-- QUOTED PASSAGE --

= = = = =

The organization has also filed in numerous cases in the United States Courts of Appeal:
- Schaffer v. Weast (2005), arguing that school districts should bear the burden of proof in IDEA cases because of their greater resources;
- Winkelman v. Parma City School District (2006), arguing that pro se parents may represent themselves in IDEA cases in court; and
- Board of Education of New York v. Tom F. (2007), arguing that parents may seek tuition reimbursement under IDEA for a child who has been denied a free appropriate public education (FAPE) but who did not previously receive special education services from the school district.

COPAA also has filed in numerous cases in the United States Courts of Appeal.

COPAA is a voice in Congress regarding policy and legislation affecting the educational and civil rights of children with disabilities. For example, COPAA has advocated with states to override the Schaffer v. Weast decision and place the burden of proof on school districts, which the organization believes to be more equitable and fair. COPAA has also worked to support the IDEA Fairness Restoration Act, which would enable parents who prevail in IDEA cases to recover their expert witness fees. According to COPAA, few parents can afford the thousands of dollars needed to pay qualified medical, educational, and technical experts in IDEA cases.

==Publications==
In 2008 COPAA published its Declaration of Principles Opposing the Use of Restraint, Seclusion and Aversive Interventions in Schools In 2009, COPAA published the Monograph, Unsafe in the Schoolhouse: Abuse of Children with Disabilities, written by Jessica Butler. It documents 180 incidents in which children in special education were subject to restraints, seclusion, and other abusive interventions. Ms. Butler's Monograph also makes recommendations to Congress to adopt legislation that will protect children with disabilities from abusive practices. Unsafe in the Schoolhouse was one of two reports included by the Government Accountability Office (GAO) in its national report on restraint and seclusion. Unsafe in the Schoolhouse was also cited by the national media, including National Public Radio, and Education News. In 2008, COPAA had issued a Declaration of Principals Opposing the Use of Restraint, Seclusion, and Abuse of Children with Disabilities. The Declaration expresses the view the use of restraints, seclusion and aversive interventions as part of educational programs for children with disabilities.

In 2012 COPAA was among the first to analyze participation of students with disabilities in charter schools with the publication of "Charter Schools and Students with Disabilities" In follow-up COPAA served as the primary investigators under cooperative agreement with the National Council on Disability (2018) School Choice Series: Charter Schools and Implications for Students with Disabilities

COPAA was again in the forefront of an important issue in publishing the report "School Vouchers and Students with Disabilities: Examining Impact in the Name of Choice" in 2016, showing the variance in state programs and cautioning of harms to students and their families when they are forced to relinquish rights.
In follow-up COPAA served as the primary investigators under cooperative agreement with the National Council on Disability (2018) School Choice Series: "Choice and Voucher Programs: Implications for Students with Disabilities."

Furthermore, COPAA provides a variety of tools on its website, including a comparison of IDEA 2004 and IDEA '97.

= = = = =

-- DATASET CONTENT --
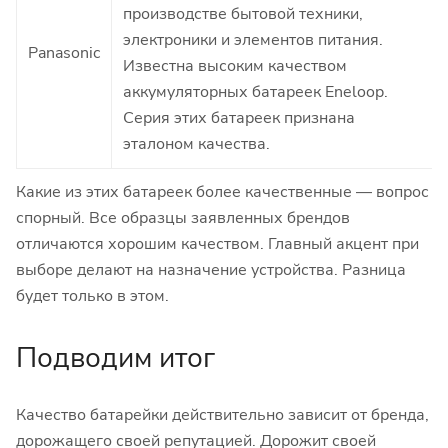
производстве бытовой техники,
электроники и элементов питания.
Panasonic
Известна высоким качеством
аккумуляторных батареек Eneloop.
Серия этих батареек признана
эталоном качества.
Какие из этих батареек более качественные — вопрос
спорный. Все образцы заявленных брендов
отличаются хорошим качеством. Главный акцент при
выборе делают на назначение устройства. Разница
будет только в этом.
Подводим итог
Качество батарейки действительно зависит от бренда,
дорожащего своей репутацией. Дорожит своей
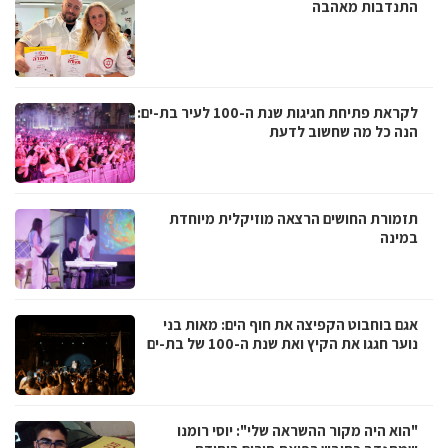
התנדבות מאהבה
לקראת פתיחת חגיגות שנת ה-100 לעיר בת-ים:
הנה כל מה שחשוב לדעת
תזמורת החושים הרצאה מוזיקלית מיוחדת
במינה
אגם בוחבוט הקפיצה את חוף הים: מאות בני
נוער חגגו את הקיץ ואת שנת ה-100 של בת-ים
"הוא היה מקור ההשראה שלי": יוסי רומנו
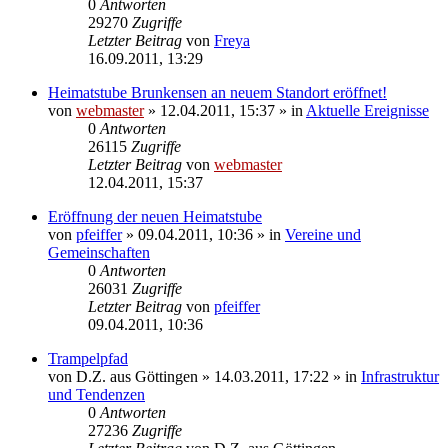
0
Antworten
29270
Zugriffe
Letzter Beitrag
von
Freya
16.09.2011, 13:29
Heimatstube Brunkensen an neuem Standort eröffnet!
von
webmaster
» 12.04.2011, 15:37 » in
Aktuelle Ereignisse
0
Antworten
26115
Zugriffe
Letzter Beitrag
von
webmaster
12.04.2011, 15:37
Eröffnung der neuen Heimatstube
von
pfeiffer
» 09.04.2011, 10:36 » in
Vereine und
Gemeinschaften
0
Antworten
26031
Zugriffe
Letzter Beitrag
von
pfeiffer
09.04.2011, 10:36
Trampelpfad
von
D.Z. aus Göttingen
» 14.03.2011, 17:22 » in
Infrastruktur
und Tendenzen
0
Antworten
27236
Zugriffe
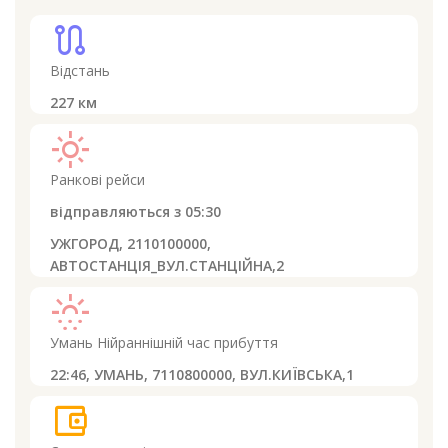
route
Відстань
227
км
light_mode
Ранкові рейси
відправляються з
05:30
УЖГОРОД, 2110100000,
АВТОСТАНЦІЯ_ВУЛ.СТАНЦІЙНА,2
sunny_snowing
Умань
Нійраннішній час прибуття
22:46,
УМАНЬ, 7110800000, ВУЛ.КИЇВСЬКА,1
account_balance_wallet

= = = = =

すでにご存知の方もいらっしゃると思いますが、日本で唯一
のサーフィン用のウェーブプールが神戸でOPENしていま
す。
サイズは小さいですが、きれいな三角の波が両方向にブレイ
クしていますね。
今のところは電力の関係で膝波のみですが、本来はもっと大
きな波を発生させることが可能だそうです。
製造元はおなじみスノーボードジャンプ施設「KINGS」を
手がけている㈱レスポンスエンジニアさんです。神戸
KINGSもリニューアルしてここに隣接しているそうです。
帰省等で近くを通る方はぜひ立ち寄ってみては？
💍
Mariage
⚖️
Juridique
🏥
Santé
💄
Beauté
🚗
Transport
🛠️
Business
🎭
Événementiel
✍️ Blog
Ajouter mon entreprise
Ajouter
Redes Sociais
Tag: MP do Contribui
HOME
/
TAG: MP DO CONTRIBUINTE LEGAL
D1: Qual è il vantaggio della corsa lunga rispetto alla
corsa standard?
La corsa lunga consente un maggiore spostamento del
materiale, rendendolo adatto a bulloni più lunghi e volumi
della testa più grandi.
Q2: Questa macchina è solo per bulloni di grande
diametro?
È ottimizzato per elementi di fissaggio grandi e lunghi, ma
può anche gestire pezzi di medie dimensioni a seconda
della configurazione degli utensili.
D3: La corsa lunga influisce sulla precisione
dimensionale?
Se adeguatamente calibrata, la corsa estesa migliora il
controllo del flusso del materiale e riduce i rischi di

= = = = =

-- ASSIGNMENT --
In the text on COPAA, restate the paragraph beginning "COPAA is a voice in Congress" as a short bulleted list that keeps its main facts.

-- SOLUTION TO THIS TASK --
- COPAA speaks in Congress on policy and legislation affecting the educational and civil rights of children with disabilities.
- It has urged states to override Schaffer v. Weast and place the burden of proof on school districts, which it considers more equitable and fair.
- It has supported the IDEA Fairness Restoration Act, which would let parents who prevail in IDEA cases recover their expert witness fees.
- According to COPAA, few parents can afford the thousands of dollars that qualified medical, educational, and technical experts cost in IDEA cases.